### Recorded data

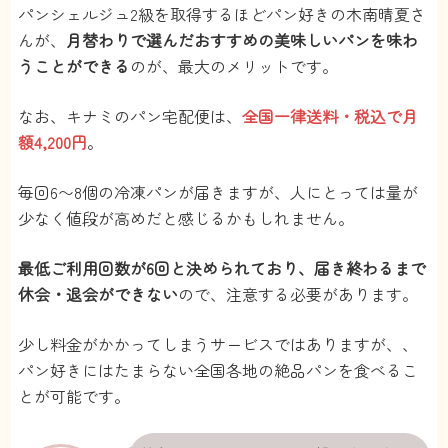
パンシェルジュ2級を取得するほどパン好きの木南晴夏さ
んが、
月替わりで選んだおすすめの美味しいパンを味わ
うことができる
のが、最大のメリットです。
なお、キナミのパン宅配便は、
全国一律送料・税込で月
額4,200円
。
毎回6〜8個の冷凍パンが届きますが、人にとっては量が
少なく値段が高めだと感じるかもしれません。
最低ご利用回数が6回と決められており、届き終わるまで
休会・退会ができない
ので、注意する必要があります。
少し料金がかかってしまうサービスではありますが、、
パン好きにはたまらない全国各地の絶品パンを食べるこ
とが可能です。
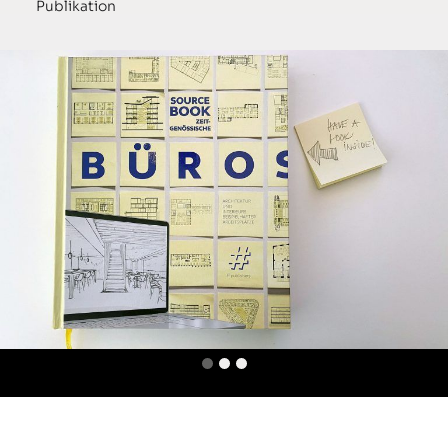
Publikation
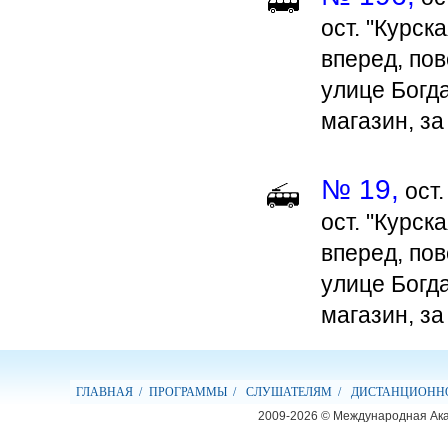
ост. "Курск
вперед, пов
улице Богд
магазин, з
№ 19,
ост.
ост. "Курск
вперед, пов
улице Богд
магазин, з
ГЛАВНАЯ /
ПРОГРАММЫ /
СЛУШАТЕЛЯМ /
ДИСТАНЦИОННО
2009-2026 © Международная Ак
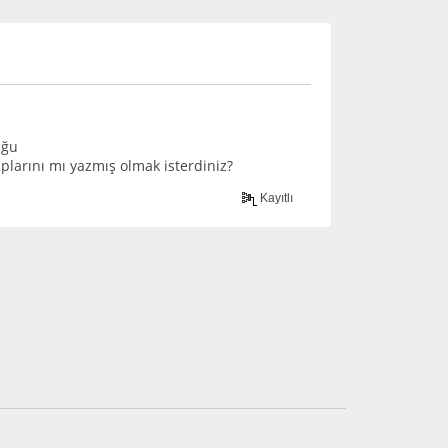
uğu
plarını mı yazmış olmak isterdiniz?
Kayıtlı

######

Work required:
The answer is the run of lines from the one with "ので、注意する必要があります。" through the final line of the data, copied exactly, and nothing else; no pictures.

Completed task:
ので、注意する必要があります。
少し料金がかかってしまうサービスではありますが、、
パン好きにはたまらない全国各地の絶品パンを食べるこ
とが可能です。
Publikation
ост. "Курск
вперед, пов
улице Богд
магазин, з
№ 19,
ост.
ост. "Курск
вперед, пов
улице Богд
магазин, з
ГЛАВНАЯ /
ПРОГРАММЫ /
СЛУШАТЕЛЯМ /
ДИСТАНЦИОННО
2009-2026 © Международная Ак
uğu
plarını mı yazmış olmak isterdiniz?
Kayıtlı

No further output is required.